La questione del greggio. Come si è accennato, era già almeno un anno che gli economisti governativi russi aveva predetto un arresto della crescita del Paese, in particolare a causa delle variazioni profonde che erano state previste per il prezzo del petrolio. Le ultime tre settimane, infatti, sono state caratterizzate da un notevole abbassamento del costo del greggio (di cui vi abbiamo parlato qui), con il boom della produzione americana che ha inevitabilmente danneggiato tutti i grandi e tradizionali produttori petroliferi del mondo, tra cui proprio la Russia.

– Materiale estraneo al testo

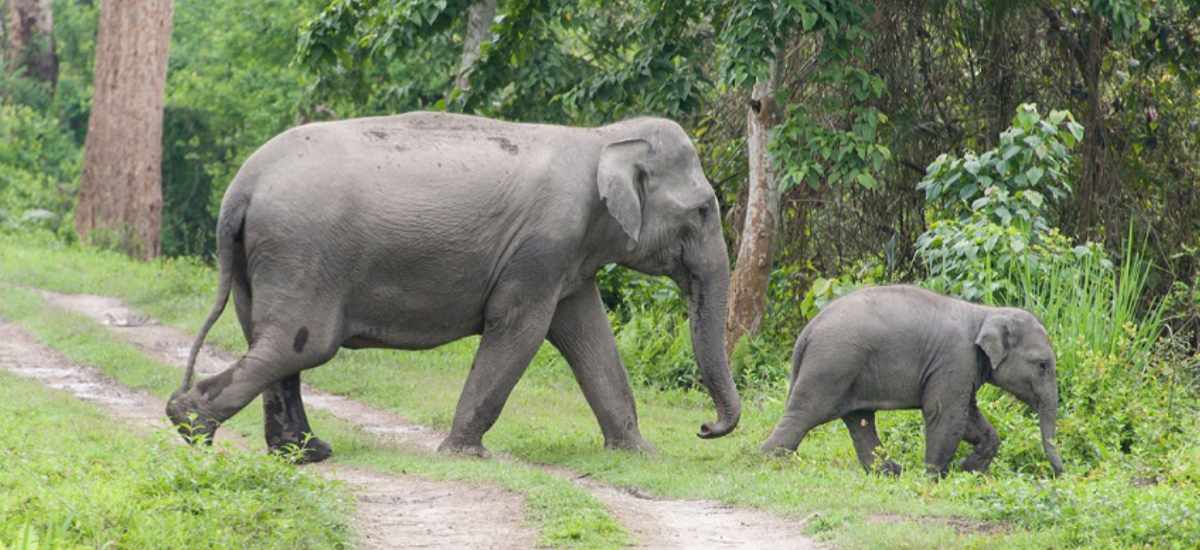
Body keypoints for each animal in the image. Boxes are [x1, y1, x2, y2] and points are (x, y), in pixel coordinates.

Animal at [165, 111, 741, 462]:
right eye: (703, 210)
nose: (705, 430)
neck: (602, 137)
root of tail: (241, 188)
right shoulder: (541, 247)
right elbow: (521, 332)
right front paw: (466, 454)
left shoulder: (568, 260)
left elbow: (588, 337)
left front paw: (639, 453)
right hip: (302, 252)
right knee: (295, 345)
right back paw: (190, 425)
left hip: (264, 261)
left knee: (270, 343)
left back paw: (306, 453)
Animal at [761, 285, 1064, 476]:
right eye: (1042, 365)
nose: (1060, 475)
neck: (985, 312)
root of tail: (807, 330)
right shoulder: (955, 359)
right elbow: (946, 414)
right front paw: (934, 477)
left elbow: (969, 416)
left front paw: (969, 471)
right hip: (831, 365)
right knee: (805, 413)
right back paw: (770, 462)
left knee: (860, 421)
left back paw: (890, 472)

La ritirata degli investitori. Il Paese è dotato di un’economia fortemente incentrata sulla produzione di materie prime (che si è visto però danneggiata dalla sanzioni internazionali) e dal mondo della fornitura energetica (petrolio e gas); ora, in un contesto in cui entrambi i settori trainanti hanno avuto una brusca battuta d’arresto, gli investitori non hanno impiegato molto a privare Mosca del loro sostegno economico. Quest’ultimo è, di fatto, il fattore scatenante: il cambio del rublo viene stabilito dalla Banca centrale russa sulla base delle contrattazioni valutarie alla Borsa di Mosca; la fuga degli investitori dal mercato russo, con quindi un conseguente crollo borsistico, ha costretto la banca nazionale a stabilire i valori di cambio del rublo con le altre monete, portandoli a quelli che vediamo in questi giorni.

Il problema delle sanzioni. Ma si parlava anche di sanzioni, che rappresentano il secondo grande aspetto problematico. In primo luogo, la guerra portata avanti quest’anno in Ucraina ha, per forza di cose, generato la paura di una possibile instabilità politica in Russia, ed è questo un altro motivo che ha convinto molti investitori internazionali a scappare da Mosca, e soprattutto a sbarazzarsi di tutti i rubli di cui disponevano.

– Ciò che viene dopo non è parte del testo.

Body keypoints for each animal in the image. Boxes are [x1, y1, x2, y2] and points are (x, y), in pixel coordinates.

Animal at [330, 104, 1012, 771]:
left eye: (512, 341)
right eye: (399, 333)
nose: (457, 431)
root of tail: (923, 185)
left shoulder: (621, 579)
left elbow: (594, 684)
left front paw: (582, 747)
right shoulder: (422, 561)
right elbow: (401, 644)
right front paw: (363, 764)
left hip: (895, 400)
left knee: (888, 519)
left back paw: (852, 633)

In secondo luogo, le conseguenti sanzioni: le banche e le grandi società russe si sono viste impedire l’accesso ai prestiti occidentali; le scadenze dei pagamenti di fine anno hanno aumentato la domanda di valute estere, senza però che questa potesse venir soddisfatta da creditori stranieri; una dinamica che ha quindi portato la moneta nazionale a subire degli stress notevolissimi.

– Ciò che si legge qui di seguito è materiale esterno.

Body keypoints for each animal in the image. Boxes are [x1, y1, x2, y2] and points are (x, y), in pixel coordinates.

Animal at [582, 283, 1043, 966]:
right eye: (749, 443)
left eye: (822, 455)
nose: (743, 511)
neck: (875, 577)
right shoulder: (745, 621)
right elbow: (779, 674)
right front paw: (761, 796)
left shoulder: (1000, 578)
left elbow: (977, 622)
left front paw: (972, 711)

In terzo luogo, le sanzioni imposte hanno impedito alla Russia di procedere secondo il sua naturale flusso di esportazioni (materie prime ed energia su tutti), il quale garantiva proventi per circa metà del bilancio dello Stato. Ciò quindi ha portato la Russia a non disporre più delle risorse economiche adeguate per le attività di importazione: quasi la metà degli alimenti consumati dai russi vengono importati, e la quota di queste componenti, solitamente pagate in valuta estera, è finita con l’essere troppo alta per le industrie localizzate in Russia. Perciò una fluttuazione del cambio del rublo si riflette subito sui prezzi al dettaglio, e interi settori stanno risentendo della svalutazione. È una sorta di circolo vizioso: più il rublo si indebolisce più si alzano i prezzi di produzione e di dettaglio, ma più aumentano questi e più il rublo crolla.

Quale futuro? La mossa della Banca centrale di aumentare il costo del denaro dal 10,6 percento al 17 percento rischia, secondo molti esperti, di uccidere definitivamente le prospettive di crescita della Russia, rendendo i crediti per banche e imprese troppo costosi. È a rischio anche il sistema dei mutui, che aveva contribuito negli anni precedenti al boom dei consumi. L’inflazione, già raddoppiata al 9 percento rispetto agli obiettivi della Banca centrale per il 2014, non accenna a diminuire, mentre quasi tutte le statistiche sull’economia russa, dall’indice degli investimenti alla produzione industriale, segnano un meno. Anche se il Cremlino decidesse, come auspicano gli esperti internazionali, di fermare l’escalation con l’Occidente e lanciare riforme strutturali del sistema per renderlo più trasparente, liberalizzato e aperto, gli effetti non sarebbero certo immediati.